Üreticiler: Önce buradaki boş arazileri değerlendirin
Tarım ve Orman Bakanlığı verilerine göre, Türkiye'de 2020-2021 sezonunda toplam 69,2 milyon dekar alana buğday ekimi gerçekleşmişti. Bu alanda Konya yüzde 9'luk payla lider. Buğday üretiminde ilk 10'daki diğer illerin payı ise şöyle: Şanlıurfa yüzde 5,8, Ankara yüzde 5,2, Diyarbakır yüzde 3,9, Yozgat yüzde 3,8, Sivas yüzde 3,5, Tekirdağ yüzde 2,8, Çorum yüzde 2,7, Kayseri yüzde 2,7 ve Mardin yüzde 2,5.
DW Türkçe'ye kendi bölgelerindeki son durumu değerlendiren Şanlıurfa Ziraat Mühendisleri Odası (ZMO) Başkanı Abdullah Melik, yerli üreticiyi desteklemek yerine Venezuela gibi ülkelerde buğday üretme girişimlerinin yerli üretimi bitireceğini söylüyor.

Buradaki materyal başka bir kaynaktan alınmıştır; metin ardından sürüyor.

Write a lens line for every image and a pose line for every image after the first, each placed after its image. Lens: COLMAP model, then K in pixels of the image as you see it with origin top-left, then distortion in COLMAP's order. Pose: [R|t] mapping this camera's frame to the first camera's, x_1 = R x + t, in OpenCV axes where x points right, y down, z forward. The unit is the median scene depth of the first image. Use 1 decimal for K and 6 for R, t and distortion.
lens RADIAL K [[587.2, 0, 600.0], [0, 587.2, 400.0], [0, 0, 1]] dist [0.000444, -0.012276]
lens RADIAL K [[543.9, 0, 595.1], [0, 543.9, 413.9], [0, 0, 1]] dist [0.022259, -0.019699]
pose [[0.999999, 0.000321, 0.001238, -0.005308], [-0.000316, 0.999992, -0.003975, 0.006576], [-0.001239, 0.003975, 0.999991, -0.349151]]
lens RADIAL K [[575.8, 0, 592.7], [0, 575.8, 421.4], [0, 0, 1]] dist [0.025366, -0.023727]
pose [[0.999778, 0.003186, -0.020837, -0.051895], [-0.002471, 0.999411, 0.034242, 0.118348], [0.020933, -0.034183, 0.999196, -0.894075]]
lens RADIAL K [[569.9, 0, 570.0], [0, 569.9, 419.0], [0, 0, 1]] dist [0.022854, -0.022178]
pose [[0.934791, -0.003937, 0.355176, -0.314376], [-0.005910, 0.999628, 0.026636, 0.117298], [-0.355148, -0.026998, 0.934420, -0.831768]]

Sürekli artan maliyetler yüzünden çiftçilerin üretimden koptuğuna değinen Abdullah Melik, önce Güneydoğu Anadolu Projesi'nin (GAP) çiftçiler için daha uygun hale getirilmesi gerektiğini anlatıyor. Özellikle Şanlıurfa'daki 2,5 milyon dönüm buğday ekili arazinin 2,2 milyon dönümünün sulu tarımla işlendiğinin altını çizen Melik, "Sulama için elektrik kullanmak zorundayız. Ancak çiftçiye memur gözüyle bakılıyor. Çiftçi aylık para kazanmıyor, tarladan mahsulünü alıp sattığı zaman para kazanıyor. Buna rağmen çiftçinin elektrikleri kesiliyor. Çiftçi sulama yapamazsa, gübre kullanamazsa nasıl ürününden verim alacak? Bu girdi maliyetleri ile üretimde kalmak gerçekten çok zor. Önce bunların çözülmesi gerekiyor. Ardından da kullanılmayan, boş durumdaki tarım arazilerinin bir şekilde üretime kazandırılması lazım. Bunun çözümünü dışarıda aramak yanlış. GAP'tan tam anlamıyla faydalanamazsak elimizdeki toprağı iyi kullanamazsak istediğimiz sonuca ulaşamayız" diyor.
Buğday üretiminin toplumun her kesimini ilgilendirdiğini hatırlatan Melik, şöyle devam ediyor: "Asgari ücretli için de toplumun en üst gelir grubunda bulunanlar için de buğday stratejik bir ürün. Tüm üretim zincirini etkiliyor. Buğday üretiminin bu yüzden çok daha güçlü şekilde desteklenmesi gerekiyor. Çiftçi için alım garantisi verilmesi gerekiyor. Çiftçi eğer buğdayını üretirken nereye satacağını bilirse işte o zaman sürdürülebilir bir üretim süreci gerçekleşir."